About this task
Each line of the material holding the word "Politica" must be identified and copied.

Source data
------------------------------------------------------------
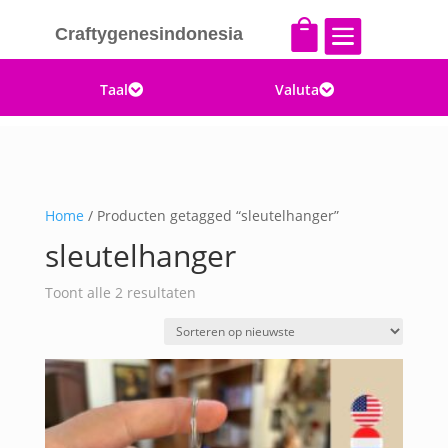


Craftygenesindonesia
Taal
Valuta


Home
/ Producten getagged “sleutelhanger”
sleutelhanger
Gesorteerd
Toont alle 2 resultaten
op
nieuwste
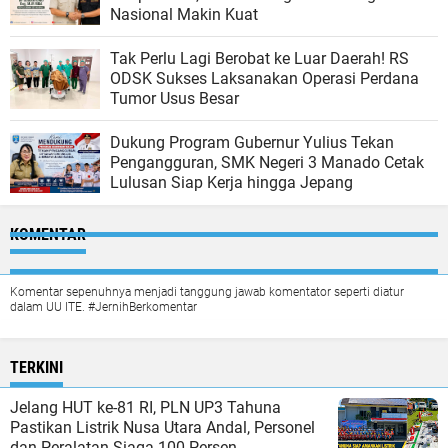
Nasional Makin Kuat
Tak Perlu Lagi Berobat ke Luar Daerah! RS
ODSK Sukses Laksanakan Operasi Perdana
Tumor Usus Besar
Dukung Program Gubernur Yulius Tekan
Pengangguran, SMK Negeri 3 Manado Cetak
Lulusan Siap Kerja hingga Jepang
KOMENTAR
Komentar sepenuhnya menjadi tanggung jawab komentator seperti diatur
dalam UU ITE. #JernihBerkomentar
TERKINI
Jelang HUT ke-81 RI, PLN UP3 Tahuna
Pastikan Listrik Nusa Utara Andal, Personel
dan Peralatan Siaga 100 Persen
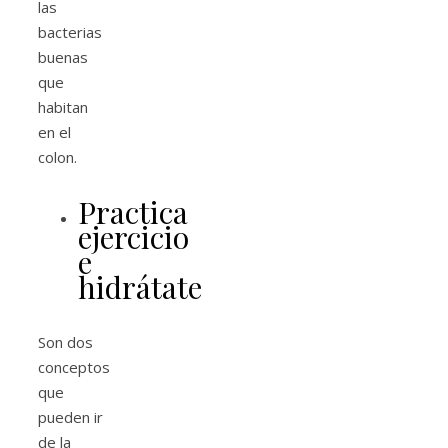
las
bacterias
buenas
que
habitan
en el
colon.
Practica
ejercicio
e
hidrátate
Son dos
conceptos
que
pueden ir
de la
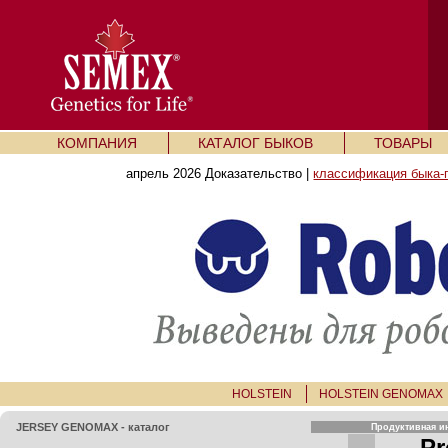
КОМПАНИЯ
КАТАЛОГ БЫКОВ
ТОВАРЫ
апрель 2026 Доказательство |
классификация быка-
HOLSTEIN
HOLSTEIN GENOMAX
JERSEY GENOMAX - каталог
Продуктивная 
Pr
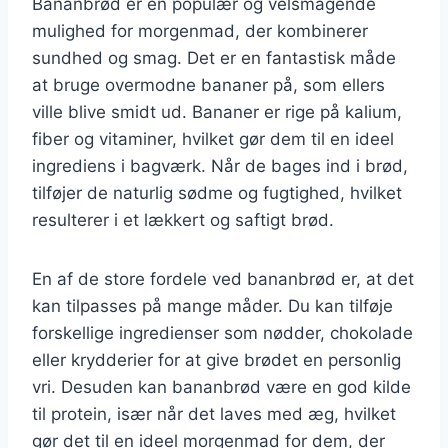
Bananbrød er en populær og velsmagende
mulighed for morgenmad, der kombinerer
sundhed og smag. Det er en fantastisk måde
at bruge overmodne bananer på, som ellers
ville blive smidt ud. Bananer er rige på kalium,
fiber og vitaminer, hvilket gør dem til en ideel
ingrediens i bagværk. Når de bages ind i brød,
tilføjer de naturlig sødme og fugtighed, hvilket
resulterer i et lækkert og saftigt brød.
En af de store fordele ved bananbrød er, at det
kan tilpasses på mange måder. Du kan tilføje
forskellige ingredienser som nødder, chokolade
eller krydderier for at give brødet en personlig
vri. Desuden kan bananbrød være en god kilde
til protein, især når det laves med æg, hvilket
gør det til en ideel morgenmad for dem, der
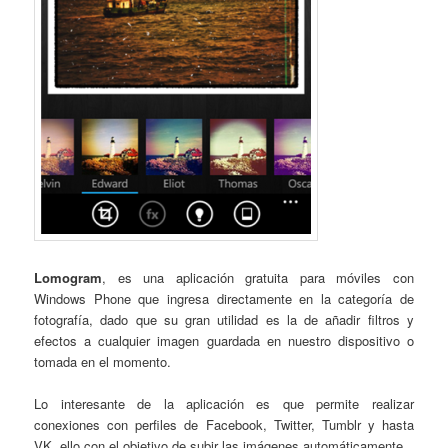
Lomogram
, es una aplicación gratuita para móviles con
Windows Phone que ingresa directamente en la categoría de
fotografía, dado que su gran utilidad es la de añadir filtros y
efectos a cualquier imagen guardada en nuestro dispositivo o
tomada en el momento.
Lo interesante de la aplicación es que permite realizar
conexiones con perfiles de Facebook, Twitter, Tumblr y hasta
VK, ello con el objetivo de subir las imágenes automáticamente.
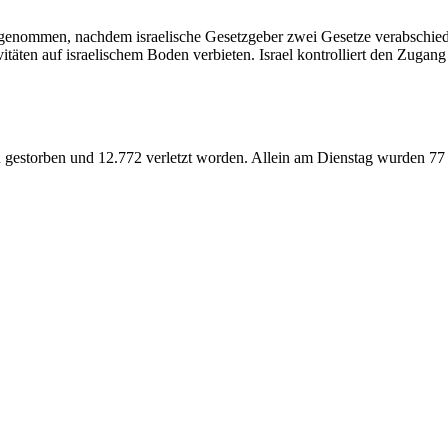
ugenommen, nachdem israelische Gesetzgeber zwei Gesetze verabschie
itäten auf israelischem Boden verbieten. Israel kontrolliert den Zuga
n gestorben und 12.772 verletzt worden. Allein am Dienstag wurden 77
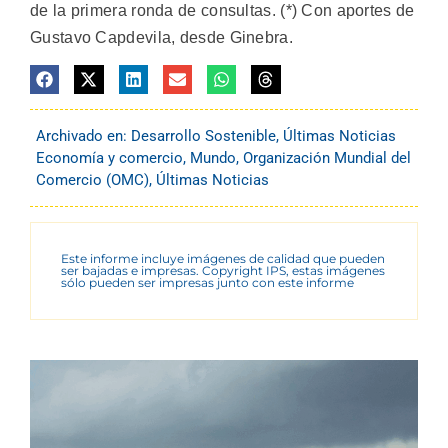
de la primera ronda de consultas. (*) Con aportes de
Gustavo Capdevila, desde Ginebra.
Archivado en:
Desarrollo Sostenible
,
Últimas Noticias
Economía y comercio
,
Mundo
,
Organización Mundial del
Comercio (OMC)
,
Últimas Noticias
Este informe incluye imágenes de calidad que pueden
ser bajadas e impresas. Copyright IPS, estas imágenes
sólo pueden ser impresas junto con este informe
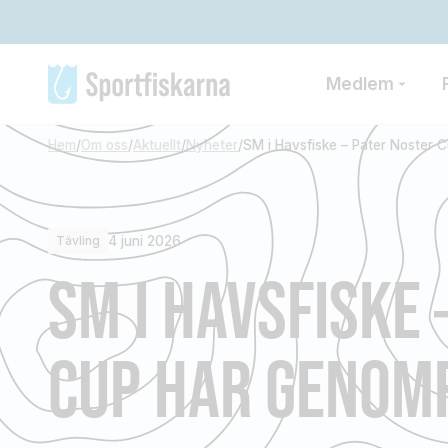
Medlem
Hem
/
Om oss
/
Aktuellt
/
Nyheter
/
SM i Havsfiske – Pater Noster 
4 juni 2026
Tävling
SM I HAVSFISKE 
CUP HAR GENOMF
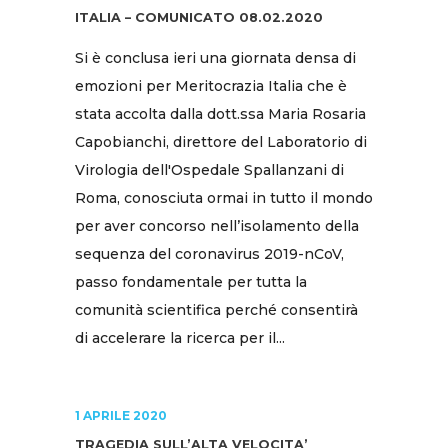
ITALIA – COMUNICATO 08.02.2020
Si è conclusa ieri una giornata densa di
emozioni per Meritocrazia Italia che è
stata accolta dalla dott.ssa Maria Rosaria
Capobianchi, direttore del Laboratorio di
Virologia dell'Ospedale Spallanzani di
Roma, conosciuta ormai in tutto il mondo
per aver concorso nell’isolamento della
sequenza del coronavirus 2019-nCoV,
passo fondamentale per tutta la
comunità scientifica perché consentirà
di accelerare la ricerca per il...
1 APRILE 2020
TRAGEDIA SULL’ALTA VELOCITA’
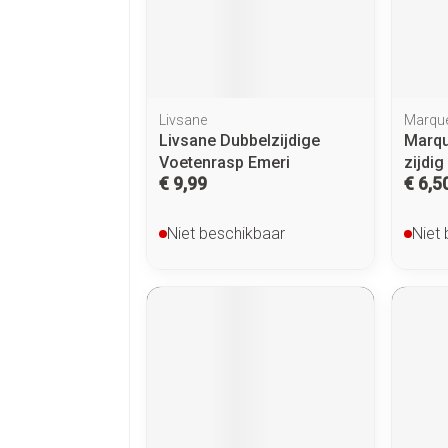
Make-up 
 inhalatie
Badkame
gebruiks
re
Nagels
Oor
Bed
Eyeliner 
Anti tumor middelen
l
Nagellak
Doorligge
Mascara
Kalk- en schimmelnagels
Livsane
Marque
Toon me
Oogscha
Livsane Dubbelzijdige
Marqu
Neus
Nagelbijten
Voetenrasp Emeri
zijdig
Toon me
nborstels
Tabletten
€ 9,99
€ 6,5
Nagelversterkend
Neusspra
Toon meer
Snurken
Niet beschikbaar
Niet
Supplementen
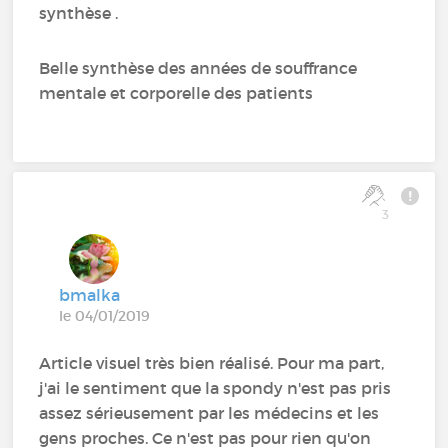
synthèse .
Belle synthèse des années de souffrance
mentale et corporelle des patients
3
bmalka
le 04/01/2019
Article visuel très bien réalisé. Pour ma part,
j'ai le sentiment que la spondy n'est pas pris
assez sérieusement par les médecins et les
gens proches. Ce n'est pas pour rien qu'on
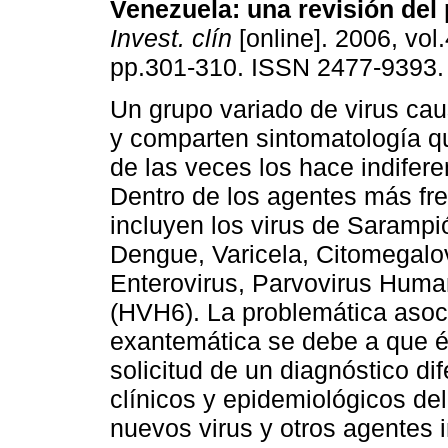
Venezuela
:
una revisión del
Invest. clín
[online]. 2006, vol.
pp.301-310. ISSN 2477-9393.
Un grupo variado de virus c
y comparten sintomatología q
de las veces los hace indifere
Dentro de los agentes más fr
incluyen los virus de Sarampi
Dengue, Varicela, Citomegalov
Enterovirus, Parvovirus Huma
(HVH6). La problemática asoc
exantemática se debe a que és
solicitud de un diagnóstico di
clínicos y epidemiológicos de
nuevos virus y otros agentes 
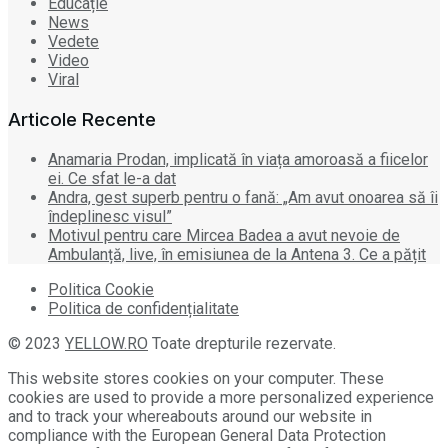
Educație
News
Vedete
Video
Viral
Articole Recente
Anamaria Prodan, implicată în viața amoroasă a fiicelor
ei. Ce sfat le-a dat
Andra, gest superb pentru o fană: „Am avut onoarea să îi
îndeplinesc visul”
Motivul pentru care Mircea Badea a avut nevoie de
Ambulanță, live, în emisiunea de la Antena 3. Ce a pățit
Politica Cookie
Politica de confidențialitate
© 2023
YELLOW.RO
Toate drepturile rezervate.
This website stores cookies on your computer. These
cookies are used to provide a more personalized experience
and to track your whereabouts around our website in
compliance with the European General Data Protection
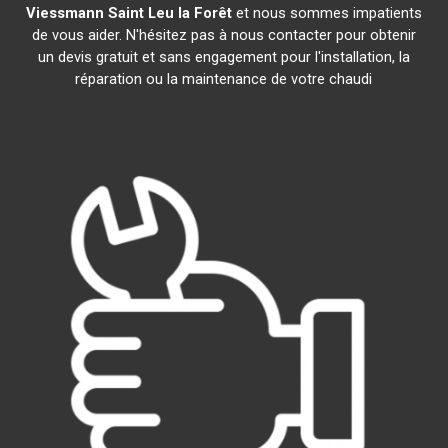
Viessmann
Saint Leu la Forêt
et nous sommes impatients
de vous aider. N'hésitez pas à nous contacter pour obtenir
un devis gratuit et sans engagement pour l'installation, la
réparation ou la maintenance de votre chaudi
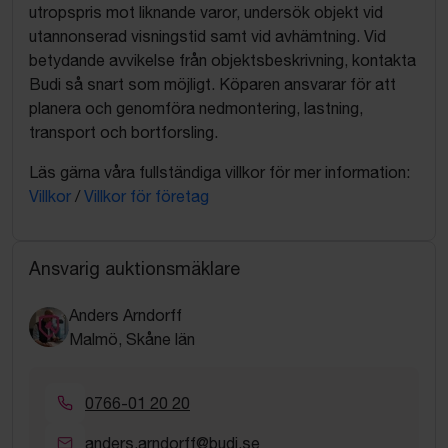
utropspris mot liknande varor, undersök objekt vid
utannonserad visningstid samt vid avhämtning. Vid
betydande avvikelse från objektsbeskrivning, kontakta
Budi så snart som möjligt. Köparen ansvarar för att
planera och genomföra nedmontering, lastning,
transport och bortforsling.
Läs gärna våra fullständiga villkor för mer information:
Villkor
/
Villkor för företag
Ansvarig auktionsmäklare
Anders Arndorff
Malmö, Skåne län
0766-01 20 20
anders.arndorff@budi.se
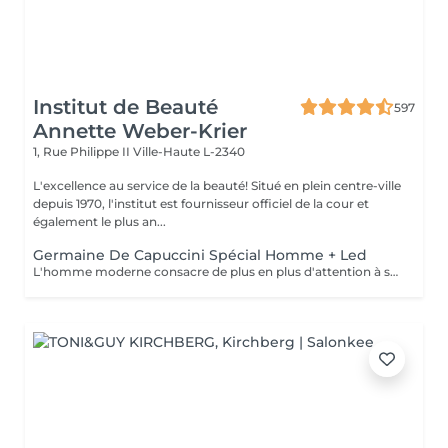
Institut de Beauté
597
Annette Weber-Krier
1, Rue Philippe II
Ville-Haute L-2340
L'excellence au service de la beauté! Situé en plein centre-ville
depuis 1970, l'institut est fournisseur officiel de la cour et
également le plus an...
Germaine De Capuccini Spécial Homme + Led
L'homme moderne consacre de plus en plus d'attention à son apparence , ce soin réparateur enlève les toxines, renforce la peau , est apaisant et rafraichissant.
------------------------------------------------------------
Expected answer
Politica Cookie
Politica de confidențialitate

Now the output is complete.